(Problem description) An exact copy of all the data is the expected answer.

(Data to process)

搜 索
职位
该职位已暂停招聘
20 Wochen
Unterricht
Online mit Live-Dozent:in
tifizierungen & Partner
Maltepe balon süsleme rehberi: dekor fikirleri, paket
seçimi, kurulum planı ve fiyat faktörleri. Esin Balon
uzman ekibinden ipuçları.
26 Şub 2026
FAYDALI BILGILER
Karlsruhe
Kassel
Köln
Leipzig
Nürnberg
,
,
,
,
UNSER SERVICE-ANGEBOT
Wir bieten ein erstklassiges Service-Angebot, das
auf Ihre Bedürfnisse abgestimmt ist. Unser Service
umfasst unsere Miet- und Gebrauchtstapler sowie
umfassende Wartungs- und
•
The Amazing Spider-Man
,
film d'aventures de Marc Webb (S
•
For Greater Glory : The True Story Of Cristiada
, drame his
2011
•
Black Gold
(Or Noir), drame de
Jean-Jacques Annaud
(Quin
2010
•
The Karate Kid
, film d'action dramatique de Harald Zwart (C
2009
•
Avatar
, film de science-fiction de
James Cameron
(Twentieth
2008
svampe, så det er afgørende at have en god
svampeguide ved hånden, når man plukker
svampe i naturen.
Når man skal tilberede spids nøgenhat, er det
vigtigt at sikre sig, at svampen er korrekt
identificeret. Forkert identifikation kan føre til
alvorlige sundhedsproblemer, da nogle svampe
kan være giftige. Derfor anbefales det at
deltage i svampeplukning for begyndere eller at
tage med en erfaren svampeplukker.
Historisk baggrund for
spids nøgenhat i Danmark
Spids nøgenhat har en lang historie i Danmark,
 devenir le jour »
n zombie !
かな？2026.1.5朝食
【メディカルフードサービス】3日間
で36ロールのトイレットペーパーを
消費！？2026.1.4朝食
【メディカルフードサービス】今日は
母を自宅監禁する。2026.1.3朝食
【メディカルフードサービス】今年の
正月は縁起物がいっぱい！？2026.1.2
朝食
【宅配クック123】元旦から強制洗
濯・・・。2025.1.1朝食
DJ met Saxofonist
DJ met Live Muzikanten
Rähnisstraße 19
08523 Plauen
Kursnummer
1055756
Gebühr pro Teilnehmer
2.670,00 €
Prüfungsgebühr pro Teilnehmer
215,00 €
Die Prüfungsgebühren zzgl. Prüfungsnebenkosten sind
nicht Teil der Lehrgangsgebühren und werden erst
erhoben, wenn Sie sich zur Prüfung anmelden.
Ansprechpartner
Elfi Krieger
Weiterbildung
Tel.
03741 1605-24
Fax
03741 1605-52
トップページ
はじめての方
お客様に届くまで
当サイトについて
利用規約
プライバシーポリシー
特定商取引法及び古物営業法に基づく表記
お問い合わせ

(Response to the task)
搜 索
职位
该职位已暂停招聘
20 Wochen
Unterricht
Online mit Live-Dozent:in
tifizierungen & Partner
Maltepe balon süsleme rehberi: dekor fikirleri, paket
seçimi, kurulum planı ve fiyat faktörleri. Esin Balon
uzman ekibinden ipuçları.
26 Şub 2026
FAYDALI BILGILER
Karlsruhe
Kassel
Köln
Leipzig
Nürnberg
,
,
,
,
UNSER SERVICE-ANGEBOT
Wir bieten ein erstklassiges Service-Angebot, das
auf Ihre Bedürfnisse abgestimmt ist. Unser Service
umfasst unsere Miet- und Gebrauchtstapler sowie
umfassende Wartungs- und
•
The Amazing Spider-Man
,
film d'aventures de Marc Webb (S
•
For Greater Glory : The True Story Of Cristiada
, drame his
2011
•
Black Gold
(Or Noir), drame de
Jean-Jacques Annaud
(Quin
2010
•
The Karate Kid
, film d'action dramatique de Harald Zwart (C
2009
•
Avatar
, film de science-fiction de
James Cameron
(Twentieth
2008
svampe, så det er afgørende at have en god
svampeguide ved hånden, når man plukker
svampe i naturen.
Når man skal tilberede spids nøgenhat, er det
vigtigt at sikre sig, at svampen er korrekt
identificeret. Forkert identifikation kan føre til
alvorlige sundhedsproblemer, da nogle svampe
kan være giftige. Derfor anbefales det at
deltage i svampeplukning for begyndere eller at
tage med en erfaren svampeplukker.
Historisk baggrund for
spids nøgenhat i Danmark
Spids nøgenhat har en lang historie i Danmark,
 devenir le jour »
n zombie !
かな？2026.1.5朝食
【メディカルフードサービス】3日間
で36ロールのトイレットペーパーを
消費！？2026.1.4朝食
【メディカルフードサービス】今日は
母を自宅監禁する。2026.1.3朝食
【メディカルフードサービス】今年の
正月は縁起物がいっぱい！？2026.1.2
朝食
【宅配クック123】元旦から強制洗
濯・・・。2025.1.1朝食
DJ met Saxofonist
DJ met Live Muzikanten
Rähnisstraße 19
08523 Plauen
Kursnummer
1055756
Gebühr pro Teilnehmer
2.670,00 €
Prüfungsgebühr pro Teilnehmer
215,00 €
Die Prüfungsgebühren zzgl. Prüfungsnebenkosten sind
nicht Teil der Lehrgangsgebühren und werden erst
erhoben, wenn Sie sich zur Prüfung anmelden.
Ansprechpartner
Elfi Krieger
Weiterbildung
Tel.
03741 1605-24
Fax
03741 1605-52
トップページ
はじめての方
お客様に届くまで
当サイトについて
利用規約
プライバシーポリシー
特定商取引法及び古物営業法に基づく表記
お問い合わせ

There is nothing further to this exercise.